Will Passive Investing Become an “Expensive Mistake?”

A recent article in Advisors Perspectives shares an interview with fund managers Matthew McLennan and Kimball Brooker, Jr. of First Eagle’s Global fund, which holds over $55 billion in assets.

Here are some highlights:

  • Regarding their investment philosophy, the managers say that they focus on two key criteria when evaluating purchase opportunities—price, and the durability of the company they’re looking at.
  • The managers don’t have a strategic allocation to cash, but rather allow cash balances to ebb and flow with opportunities in the market.
  • On renewed market volatility, McKlennan says, “The volatility that we have seen in the first part of this year is a return to more normal levels. It just feels elevated by virtue of the extremely low levels of volatility that we saw in 2017.” He notes cyclical factors, a tighter labor market and monetary forces as contributing elements.

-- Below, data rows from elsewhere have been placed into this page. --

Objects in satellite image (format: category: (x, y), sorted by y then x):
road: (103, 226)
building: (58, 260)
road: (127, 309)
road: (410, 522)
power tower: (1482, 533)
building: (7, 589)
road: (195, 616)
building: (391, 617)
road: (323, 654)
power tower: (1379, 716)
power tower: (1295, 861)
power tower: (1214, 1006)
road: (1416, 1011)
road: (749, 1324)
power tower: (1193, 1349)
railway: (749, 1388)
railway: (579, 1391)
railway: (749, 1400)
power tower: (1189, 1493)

  • McKlennan comments on China’s potential as a destabilizing geopolitical force­­­­­­: Although the Chinese government, he says, has brought large numbers of people from poverty to reasonable income levels, the country’s growth has been fueled largely by debt. Characterizing this as a “red flag,” McKlennan argues that such a combination has preceded most of history’s financial crises.

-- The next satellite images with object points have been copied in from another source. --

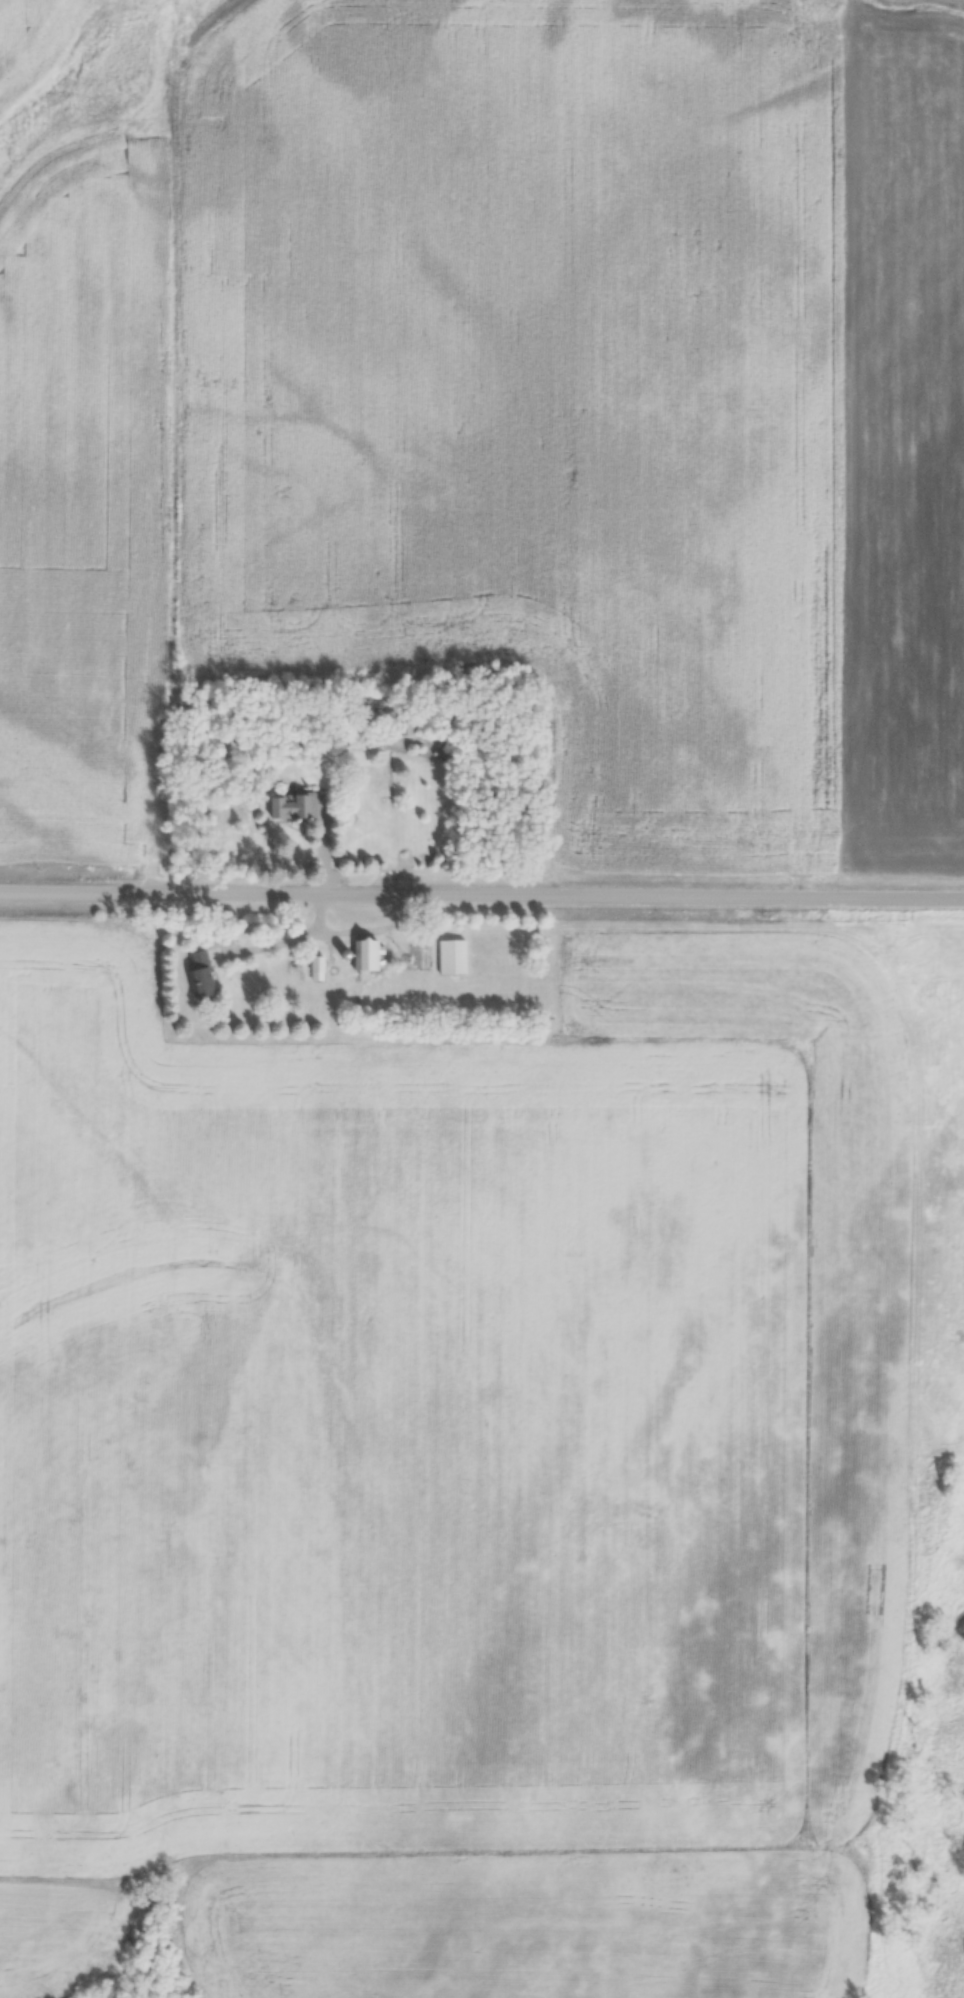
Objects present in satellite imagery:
building: (401, 723)
building: (286, 807)
road: (482, 895)
building: (360, 953)
building: (447, 956)
building: (313, 963)
building: (198, 974)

  • Kimball says the team has found interesting businesses in the U.S. in the health care services space and has also “identified a collection of businesses that are more idiosyncratic opportunities, which are mainly abroad.”

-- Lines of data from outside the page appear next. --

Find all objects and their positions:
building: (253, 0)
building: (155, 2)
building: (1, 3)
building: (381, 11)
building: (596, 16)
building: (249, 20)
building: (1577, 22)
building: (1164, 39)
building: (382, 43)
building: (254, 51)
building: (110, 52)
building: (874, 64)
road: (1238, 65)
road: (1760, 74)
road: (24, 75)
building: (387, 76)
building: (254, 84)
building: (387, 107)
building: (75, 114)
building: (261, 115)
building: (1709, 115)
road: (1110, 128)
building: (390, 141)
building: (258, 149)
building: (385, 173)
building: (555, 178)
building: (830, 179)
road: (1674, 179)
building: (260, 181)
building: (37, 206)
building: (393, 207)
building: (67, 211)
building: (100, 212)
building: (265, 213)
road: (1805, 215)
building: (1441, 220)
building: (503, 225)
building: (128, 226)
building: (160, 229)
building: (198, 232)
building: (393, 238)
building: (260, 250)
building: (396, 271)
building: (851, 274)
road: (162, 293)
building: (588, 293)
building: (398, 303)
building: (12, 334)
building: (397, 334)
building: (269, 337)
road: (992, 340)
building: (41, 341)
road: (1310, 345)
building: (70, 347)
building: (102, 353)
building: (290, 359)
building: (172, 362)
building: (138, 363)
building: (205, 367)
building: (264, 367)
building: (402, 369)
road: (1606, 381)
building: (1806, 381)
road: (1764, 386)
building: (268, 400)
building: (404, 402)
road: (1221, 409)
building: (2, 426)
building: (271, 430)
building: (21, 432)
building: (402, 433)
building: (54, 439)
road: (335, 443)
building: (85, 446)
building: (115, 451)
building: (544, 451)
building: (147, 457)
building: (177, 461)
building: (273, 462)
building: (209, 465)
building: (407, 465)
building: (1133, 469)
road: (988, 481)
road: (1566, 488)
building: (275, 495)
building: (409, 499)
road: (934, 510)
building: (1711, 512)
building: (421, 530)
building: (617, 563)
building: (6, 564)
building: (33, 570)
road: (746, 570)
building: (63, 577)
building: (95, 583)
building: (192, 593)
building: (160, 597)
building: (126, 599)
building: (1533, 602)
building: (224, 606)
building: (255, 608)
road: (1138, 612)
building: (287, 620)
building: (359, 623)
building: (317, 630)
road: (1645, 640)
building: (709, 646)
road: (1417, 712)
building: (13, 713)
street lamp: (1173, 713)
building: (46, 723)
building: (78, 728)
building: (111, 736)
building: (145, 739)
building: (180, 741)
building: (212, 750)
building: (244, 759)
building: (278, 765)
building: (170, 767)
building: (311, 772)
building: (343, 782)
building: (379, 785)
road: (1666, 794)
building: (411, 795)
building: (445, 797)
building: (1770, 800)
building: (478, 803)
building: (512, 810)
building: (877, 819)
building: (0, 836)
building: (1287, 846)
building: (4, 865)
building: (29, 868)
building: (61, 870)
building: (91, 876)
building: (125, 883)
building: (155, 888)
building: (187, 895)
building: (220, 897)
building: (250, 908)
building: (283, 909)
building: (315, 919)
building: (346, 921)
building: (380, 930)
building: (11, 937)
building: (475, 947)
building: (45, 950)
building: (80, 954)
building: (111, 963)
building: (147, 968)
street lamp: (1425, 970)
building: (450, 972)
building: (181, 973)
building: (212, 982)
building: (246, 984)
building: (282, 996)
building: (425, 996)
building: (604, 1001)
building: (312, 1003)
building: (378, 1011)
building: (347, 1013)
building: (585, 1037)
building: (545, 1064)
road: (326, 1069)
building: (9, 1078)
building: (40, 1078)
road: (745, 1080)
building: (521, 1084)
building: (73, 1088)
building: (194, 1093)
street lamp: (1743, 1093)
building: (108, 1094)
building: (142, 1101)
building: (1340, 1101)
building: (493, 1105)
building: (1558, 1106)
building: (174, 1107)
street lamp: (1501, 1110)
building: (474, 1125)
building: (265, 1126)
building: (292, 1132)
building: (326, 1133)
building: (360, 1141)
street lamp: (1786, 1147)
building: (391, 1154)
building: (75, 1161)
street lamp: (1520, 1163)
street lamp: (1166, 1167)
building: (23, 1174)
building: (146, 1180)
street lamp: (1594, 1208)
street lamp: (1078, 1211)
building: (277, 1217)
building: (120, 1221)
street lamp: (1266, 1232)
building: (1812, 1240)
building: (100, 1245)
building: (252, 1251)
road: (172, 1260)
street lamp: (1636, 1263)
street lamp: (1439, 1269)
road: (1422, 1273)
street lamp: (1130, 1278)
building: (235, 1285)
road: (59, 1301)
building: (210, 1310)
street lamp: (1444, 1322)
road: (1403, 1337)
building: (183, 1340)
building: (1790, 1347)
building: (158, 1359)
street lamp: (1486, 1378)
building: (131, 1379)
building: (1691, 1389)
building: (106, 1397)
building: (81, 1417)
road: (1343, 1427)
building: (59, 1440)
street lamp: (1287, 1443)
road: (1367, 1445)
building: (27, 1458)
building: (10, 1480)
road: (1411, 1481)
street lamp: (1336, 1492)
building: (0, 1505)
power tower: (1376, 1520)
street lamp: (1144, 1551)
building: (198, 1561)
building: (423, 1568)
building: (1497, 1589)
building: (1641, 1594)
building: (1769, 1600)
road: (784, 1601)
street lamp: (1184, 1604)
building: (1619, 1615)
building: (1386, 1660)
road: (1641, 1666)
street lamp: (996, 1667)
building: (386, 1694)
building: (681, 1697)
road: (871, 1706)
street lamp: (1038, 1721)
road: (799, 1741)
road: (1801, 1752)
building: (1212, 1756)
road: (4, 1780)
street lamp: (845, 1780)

  • On quant versus active-investing strategies, McKlennan argues that a, “a quantitative strategy with a factor tilt has the ostensible allure of a disciplined approach that is cheaper to implement than active management. But one of the things we would caution investors against is the belief that there is a panacea in any one quantitative variable.” He also notes that a quant, factor-based approach may not take into account is “agency risk of poor management decision making.”
  • McKlennan notes the potential for passive investing to become an “expensive mistake” in the years to come due in part to our leveraged global economy (which will challenge nominal economic growth), and a “complex multi-polar geopolitical world.” He concludes, “This is exactly the kind of environment where an active approach focused on risk mitigation has the potential to make a great deal of sense even though the rear-vision mirror has been extremely rewarding to passive investing.”